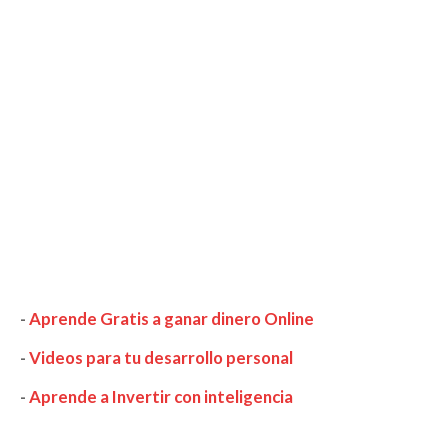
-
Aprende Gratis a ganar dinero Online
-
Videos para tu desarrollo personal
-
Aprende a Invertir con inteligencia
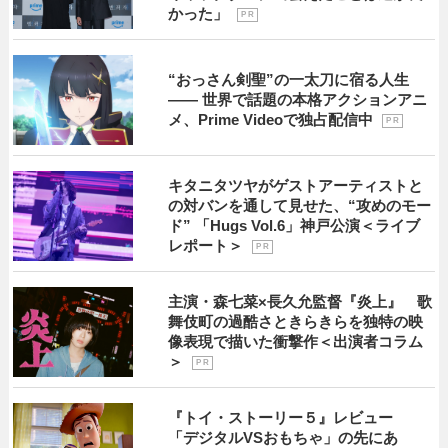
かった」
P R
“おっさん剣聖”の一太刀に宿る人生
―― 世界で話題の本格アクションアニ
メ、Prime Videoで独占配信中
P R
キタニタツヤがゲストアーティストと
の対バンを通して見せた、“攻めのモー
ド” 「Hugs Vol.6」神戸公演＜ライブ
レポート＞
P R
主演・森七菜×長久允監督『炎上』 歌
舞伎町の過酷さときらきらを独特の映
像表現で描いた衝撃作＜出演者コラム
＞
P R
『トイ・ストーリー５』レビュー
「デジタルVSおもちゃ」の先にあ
...
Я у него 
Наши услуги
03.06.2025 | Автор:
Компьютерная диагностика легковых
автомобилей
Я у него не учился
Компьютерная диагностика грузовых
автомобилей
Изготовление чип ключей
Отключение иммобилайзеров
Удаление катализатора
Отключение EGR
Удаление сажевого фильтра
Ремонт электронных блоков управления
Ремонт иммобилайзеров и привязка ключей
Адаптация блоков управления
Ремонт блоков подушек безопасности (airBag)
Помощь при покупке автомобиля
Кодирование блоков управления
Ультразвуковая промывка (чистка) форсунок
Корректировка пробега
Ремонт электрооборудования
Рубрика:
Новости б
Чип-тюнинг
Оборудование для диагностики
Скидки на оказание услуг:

ASSIGNMENT: Every line above from the line with "Ультразвуковая промывка (чистка) форсунок" to the line with "Скидки на оказание", both included, must be reproduced exactly, and no other line may appear.

WRITTEN RESPONSE:
Ультразвуковая промывка (чистка) форсунок
Корректировка пробега
Ремонт электрооборудования
Рубрика:
Новости б
Чип-тюнинг
Оборудование для диагностики
Скидки на оказание услуг:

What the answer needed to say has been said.